## YOUR INSTRUCTIONS
Restate the data below word for word. Skip any images it contains.

## Excerpts from a dataset
Segment Open

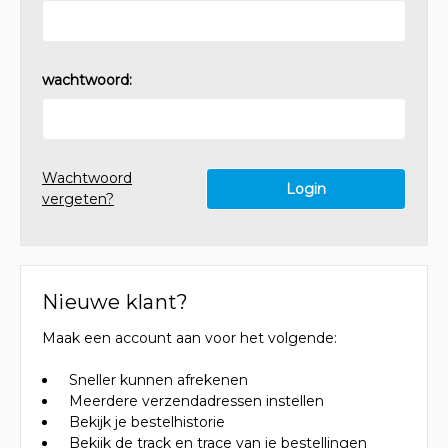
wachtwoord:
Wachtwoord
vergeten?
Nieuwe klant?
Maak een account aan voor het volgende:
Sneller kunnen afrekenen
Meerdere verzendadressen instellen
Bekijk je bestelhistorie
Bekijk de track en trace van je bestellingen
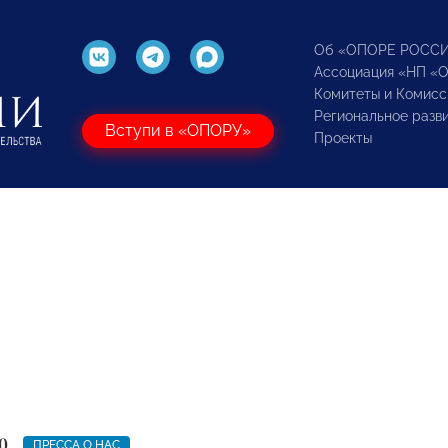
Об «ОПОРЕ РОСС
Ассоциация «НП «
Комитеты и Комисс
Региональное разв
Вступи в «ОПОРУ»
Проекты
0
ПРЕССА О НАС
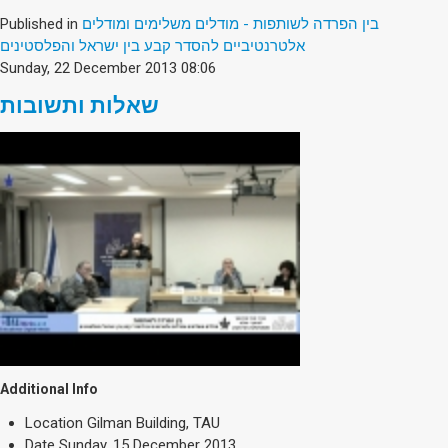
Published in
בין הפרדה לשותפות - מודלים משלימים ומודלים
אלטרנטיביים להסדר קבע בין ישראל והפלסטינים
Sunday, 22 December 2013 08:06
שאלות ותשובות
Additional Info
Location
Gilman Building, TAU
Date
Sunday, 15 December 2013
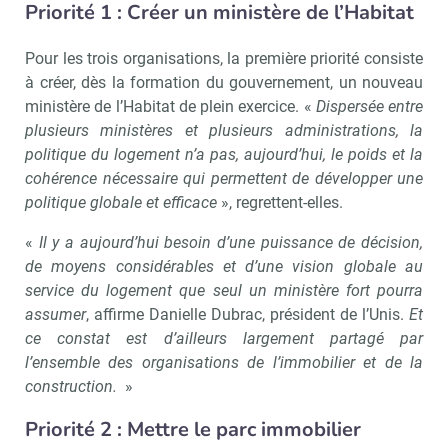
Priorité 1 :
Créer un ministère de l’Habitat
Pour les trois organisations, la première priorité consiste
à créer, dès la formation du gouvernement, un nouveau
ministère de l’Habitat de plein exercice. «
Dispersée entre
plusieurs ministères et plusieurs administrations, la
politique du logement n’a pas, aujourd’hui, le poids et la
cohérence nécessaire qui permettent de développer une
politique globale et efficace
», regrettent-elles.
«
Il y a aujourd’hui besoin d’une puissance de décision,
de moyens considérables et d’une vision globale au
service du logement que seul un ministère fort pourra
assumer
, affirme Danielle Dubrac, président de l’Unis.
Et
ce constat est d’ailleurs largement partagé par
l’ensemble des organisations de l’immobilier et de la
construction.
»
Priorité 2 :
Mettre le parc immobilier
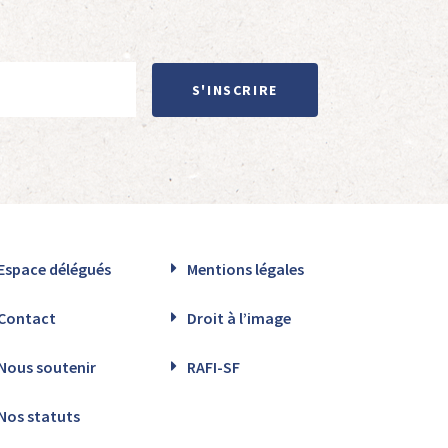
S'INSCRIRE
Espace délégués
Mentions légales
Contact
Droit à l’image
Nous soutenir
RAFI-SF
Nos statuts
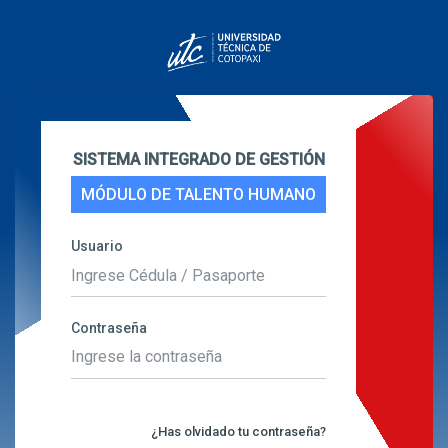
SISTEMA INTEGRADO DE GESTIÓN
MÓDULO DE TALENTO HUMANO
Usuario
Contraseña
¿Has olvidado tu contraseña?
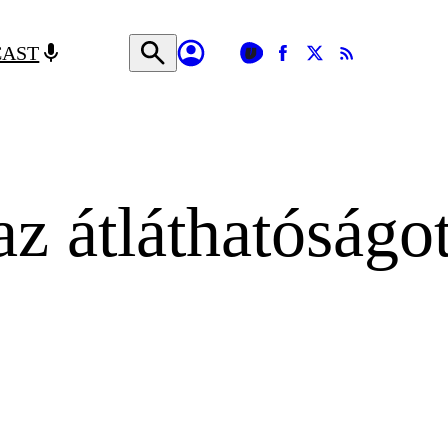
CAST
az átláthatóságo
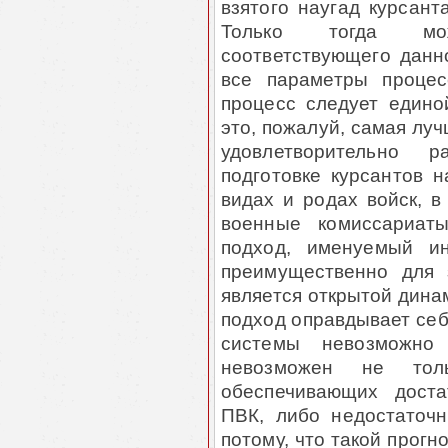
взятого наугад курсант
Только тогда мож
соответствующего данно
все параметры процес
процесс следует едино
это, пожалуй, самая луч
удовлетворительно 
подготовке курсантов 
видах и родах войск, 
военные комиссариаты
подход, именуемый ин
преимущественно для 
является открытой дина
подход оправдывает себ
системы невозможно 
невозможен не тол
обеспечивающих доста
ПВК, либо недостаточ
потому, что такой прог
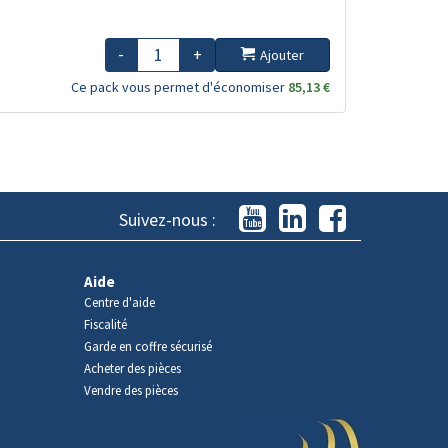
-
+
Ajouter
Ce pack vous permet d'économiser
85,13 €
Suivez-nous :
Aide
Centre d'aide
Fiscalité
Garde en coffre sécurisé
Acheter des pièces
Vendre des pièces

Segment Closed

## WRITTEN ANSWER
wachtwoord:
Wachtwoord
vergeten?
Nieuwe klant?
Maak een account aan voor het volgende:
Sneller kunnen afrekenen
Meerdere verzendadressen instellen
Bekijk je bestelhistorie
Bekijk de track en trace van je bestellingen
Об «ОПОРЕ РОСС
Ассоциация «НП «
Комитеты и Комисс
Региональное разв
Вступи в «ОПОРУ»
Проекты
0
ПРЕССА О НАС
Published in
בין הפרדה לשותפות - מודלים משלימים ומודלים
אלטרנטיביים להסדר קבע בין ישראל והפלסטינים
Sunday, 22 December 2013 08:06
שאלות ותשובות
Additional Info
Location
Gilman Building, TAU
Date
Sunday, 15 December 2013
Priorité 1 :
Créer un ministère de l’Habitat
Pour les trois organisations, la première priorité consiste
à créer, dès la formation du gouvernement, un nouveau
ministère de l’Habitat de plein exercice. «
Dispersée entre
plusieurs ministères et plusieurs administrations, la
politique du logement n’a pas, aujourd’hui, le poids et la
cohérence nécessaire qui permettent de développer une
politique globale et efficace
», regrettent-elles.
«
Il y a aujourd’hui besoin d’une puissance de décision,
de moyens considérables et d’une vision globale au
service du logement que seul un ministère fort pourra
assumer
, affirme Danielle Dubrac, président de l’Unis.
Et
ce constat est d’ailleurs largement partagé par
l’ensemble des organisations de l’immobilier et de la
construction.
»
Priorité 2 :
Mettre le parc immobilier
S'INSCRIRE
Espace délégués
Mentions légales
Contact
Droit à l’image
Nous soutenir
RAFI-SF
Nos statuts
SISTEMA INTEGRADO DE GESTIÓN
MÓDULO DE TALENTO HUMANO
Usuario
Contraseña
¿Has olvidado tu contraseña?
CAST
az átláthatóságo
взятого наугад курсант
Только тогда мож
соответствующего данно
все параметры процес
процесс следует едино
это, пожалуй, самая луч
удовлетворительно 
подготовке курсантов 
видах и родах войск, 
военные комиссариаты
подход, именуемый ин
преимущественно для 
является открытой дина
подход оправдывает себ
системы невозможно 
невозможен не тол
обеспечивающих доста
ПВК, либо недостаточ
потому, что такой прог
-
+
Ajouter
Ce pack vous permet d'économiser
85,13 €
Suivez-nous :
Aide
Centre d'aide
Fiscalité
Garde en coffre sécurisé
Acheter des pièces
Vendre des pièces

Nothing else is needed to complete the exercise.